[Stored data entries]
......
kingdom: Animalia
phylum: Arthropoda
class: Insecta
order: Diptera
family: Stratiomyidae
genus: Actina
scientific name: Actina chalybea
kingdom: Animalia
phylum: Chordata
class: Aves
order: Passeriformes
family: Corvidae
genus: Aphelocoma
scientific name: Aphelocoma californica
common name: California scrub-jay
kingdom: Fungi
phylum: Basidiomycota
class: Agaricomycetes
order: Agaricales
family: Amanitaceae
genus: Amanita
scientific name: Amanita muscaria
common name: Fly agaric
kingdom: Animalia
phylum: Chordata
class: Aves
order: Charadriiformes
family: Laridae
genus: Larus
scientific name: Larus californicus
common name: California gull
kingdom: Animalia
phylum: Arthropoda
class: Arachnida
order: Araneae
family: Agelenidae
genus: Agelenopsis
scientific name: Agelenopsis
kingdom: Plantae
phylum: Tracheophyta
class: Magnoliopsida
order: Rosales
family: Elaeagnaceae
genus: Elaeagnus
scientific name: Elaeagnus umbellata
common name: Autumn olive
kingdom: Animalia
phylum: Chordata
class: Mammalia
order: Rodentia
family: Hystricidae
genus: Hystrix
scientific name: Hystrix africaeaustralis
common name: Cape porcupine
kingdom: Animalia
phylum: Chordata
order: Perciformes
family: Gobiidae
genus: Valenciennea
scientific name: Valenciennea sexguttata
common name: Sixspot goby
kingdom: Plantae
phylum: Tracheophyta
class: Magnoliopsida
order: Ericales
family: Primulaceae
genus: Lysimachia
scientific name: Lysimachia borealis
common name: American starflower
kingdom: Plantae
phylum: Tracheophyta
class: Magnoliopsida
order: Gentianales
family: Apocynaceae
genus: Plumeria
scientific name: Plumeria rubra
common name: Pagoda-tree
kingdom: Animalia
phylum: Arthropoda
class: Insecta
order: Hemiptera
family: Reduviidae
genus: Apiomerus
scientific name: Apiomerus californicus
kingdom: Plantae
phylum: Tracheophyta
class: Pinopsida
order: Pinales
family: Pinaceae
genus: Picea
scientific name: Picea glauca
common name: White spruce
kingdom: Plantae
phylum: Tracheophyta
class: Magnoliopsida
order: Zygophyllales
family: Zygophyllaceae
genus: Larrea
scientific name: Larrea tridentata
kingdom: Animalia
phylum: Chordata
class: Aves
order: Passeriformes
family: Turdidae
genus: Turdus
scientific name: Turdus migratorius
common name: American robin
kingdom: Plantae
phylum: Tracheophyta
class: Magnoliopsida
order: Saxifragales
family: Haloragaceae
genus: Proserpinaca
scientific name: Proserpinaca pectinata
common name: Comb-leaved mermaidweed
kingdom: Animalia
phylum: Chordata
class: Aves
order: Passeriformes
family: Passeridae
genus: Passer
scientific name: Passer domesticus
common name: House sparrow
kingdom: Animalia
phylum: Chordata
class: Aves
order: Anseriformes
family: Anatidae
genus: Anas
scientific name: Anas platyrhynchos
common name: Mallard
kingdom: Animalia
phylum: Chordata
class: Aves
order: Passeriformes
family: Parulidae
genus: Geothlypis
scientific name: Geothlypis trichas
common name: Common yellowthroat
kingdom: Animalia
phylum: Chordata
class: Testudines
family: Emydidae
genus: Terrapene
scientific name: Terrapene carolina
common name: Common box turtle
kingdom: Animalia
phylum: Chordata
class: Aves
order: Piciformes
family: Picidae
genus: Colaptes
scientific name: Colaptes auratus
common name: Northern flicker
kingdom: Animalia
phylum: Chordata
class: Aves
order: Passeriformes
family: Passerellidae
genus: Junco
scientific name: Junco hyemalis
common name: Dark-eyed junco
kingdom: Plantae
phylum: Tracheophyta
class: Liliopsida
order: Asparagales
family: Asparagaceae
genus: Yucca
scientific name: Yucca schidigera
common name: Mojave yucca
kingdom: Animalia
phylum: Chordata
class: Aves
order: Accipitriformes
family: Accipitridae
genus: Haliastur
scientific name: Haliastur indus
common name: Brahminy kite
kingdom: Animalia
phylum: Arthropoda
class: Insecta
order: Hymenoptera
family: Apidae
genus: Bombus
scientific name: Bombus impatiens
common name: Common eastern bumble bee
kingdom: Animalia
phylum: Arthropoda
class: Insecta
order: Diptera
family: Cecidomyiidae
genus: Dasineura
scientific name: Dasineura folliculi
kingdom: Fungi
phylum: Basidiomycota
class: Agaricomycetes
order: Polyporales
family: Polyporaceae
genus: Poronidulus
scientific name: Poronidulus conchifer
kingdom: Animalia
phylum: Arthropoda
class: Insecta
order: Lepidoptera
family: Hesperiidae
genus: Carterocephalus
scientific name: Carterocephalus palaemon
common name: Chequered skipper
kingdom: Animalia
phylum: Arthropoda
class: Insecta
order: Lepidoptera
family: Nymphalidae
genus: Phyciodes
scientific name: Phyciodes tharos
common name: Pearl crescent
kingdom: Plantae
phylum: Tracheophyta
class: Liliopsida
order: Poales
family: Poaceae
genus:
......
→ **Task directions**
Can you repeat the listing above word for word, from its first line through its last?

→ **Exercise result**
kingdom: Animalia
phylum: Arthropoda
class: Insecta
order: Diptera
family: Stratiomyidae
genus: Actina
scientific name: Actina chalybea
kingdom: Animalia
phylum: Chordata
class: Aves
order: Passeriformes
family: Corvidae
genus: Aphelocoma
scientific name: Aphelocoma californica
common name: California scrub-jay
kingdom: Fungi
phylum: Basidiomycota
class: Agaricomycetes
order: Agaricales
family: Amanitaceae
genus: Amanita
scientific name: Amanita muscaria
common name: Fly agaric
kingdom: Animalia
phylum: Chordata
class: Aves
order: Charadriiformes
family: Laridae
genus: Larus
scientific name: Larus californicus
common name: California gull
kingdom: Animalia
phylum: Arthropoda
class: Arachnida
order: Araneae
family: Agelenidae
genus: Agelenopsis
scientific name: Agelenopsis
kingdom: Plantae
phylum: Tracheophyta
class: Magnoliopsida
order: Rosales
family: Elaeagnaceae
genus: Elaeagnus
scientific name: Elaeagnus umbellata
common name: Autumn olive
kingdom: Animalia
phylum: Chordata
class: Mammalia
order: Rodentia
family: Hystricidae
genus: Hystrix
scientific name: Hystrix africaeaustralis
common name: Cape porcupine
kingdom: Animalia
phylum: Chordata
order: Perciformes
family: Gobiidae
genus: Valenciennea
scientific name: Valenciennea sexguttata
common name: Sixspot goby
kingdom: Plantae
phylum: Tracheophyta
class: Magnoliopsida
order: Ericales
family: Primulaceae
genus: Lysimachia
scientific name: Lysimachia borealis
common name: American starflower
kingdom: Plantae
phylum: Tracheophyta
class: Magnoliopsida
order: Gentianales
family: Apocynaceae
genus: Plumeria
scientific name: Plumeria rubra
common name: Pagoda-tree
kingdom: Animalia
phylum: Arthropoda
class: Insecta
order: Hemiptera
family: Reduviidae
genus: Apiomerus
scientific name: Apiomerus californicus
kingdom: Plantae
phylum: Tracheophyta
class: Pinopsida
order: Pinales
family: Pinaceae
genus: Picea
scientific name: Picea glauca
common name: White spruce
kingdom: Plantae
phylum: Tracheophyta
class: Magnoliopsida
order: Zygophyllales
family: Zygophyllaceae
genus: Larrea
scientific name: Larrea tridentata
kingdom: Animalia
phylum: Chordata
class: Aves
order: Passeriformes
family: Turdidae
genus: Turdus
scientific name: Turdus migratorius
common name: American robin
kingdom: Plantae
phylum: Tracheophyta
class: Magnoliopsida
order: Saxifragales
family: Haloragaceae
genus: Proserpinaca
scientific name: Proserpinaca pectinata
common name: Comb-leaved mermaidweed
kingdom: Animalia
phylum: Chordata
class: Aves
order: Passeriformes
family: Passeridae
genus: Passer
scientific name: Passer domesticus
common name: House sparrow
kingdom: Animalia
phylum: Chordata
class: Aves
order: Anseriformes
family: Anatidae
genus: Anas
scientific name: Anas platyrhynchos
common name: Mallard
kingdom: Animalia
phylum: Chordata
class: Aves
order: Passeriformes
family: Parulidae
genus: Geothlypis
scientific name: Geothlypis trichas
common name: Common yellowthroat
kingdom: Animalia
phylum: Chordata
class: Testudines
family: Emydidae
genus: Terrapene
scientific name: Terrapene carolina
common name: Common box turtle
kingdom: Animalia
phylum: Chordata
class: Aves
order: Piciformes
family: Picidae
genus: Colaptes
scientific name: Colaptes auratus
common name: Northern flicker
kingdom: Animalia
phylum: Chordata
class: Aves
order: Passeriformes
family: Passerellidae
genus: Junco
scientific name: Junco hyemalis
common name: Dark-eyed junco
kingdom: Plantae
phylum: Tracheophyta
class: Liliopsida
order: Asparagales
family: Asparagaceae
genus: Yucca
scientific name: Yucca schidigera
common name: Mojave yucca
kingdom: Animalia
phylum: Chordata
class: Aves
order: Accipitriformes
family: Accipitridae
genus: Haliastur
scientific name: Haliastur indus
common name: Brahminy kite
kingdom: Animalia
phylum: Arthropoda
class: Insecta
order: Hymenoptera
family: Apidae
genus: Bombus
scientific name: Bombus impatiens
common name: Common eastern bumble bee
kingdom: Animalia
phylum: Arthropoda
class: Insecta
order: Diptera
family: Cecidomyiidae
genus: Dasineura
scientific name: Dasineura folliculi
kingdom: Fungi
phylum: Basidiomycota
class: Agaricomycetes
order: Polyporales
family: Polyporaceae
genus: Poronidulus
scientific name: Poronidulus conchifer
kingdom: Animalia
phylum: Arthropoda
class: Insecta
order: Lepidoptera
family: Hesperiidae
genus: Carterocephalus
scientific name: Carterocephalus palaemon
common name: Chequered skipper
kingdom: Animalia
phylum: Arthropoda
class: Insecta
order: Lepidoptera
family: Nymphalidae
genus: Phyciodes
scientific name: Phyciodes tharos
common name: Pearl crescent
kingdom: Plantae
phylum: Tracheophyta
class: Liliopsida
order: Poales
family: Poaceae
genus:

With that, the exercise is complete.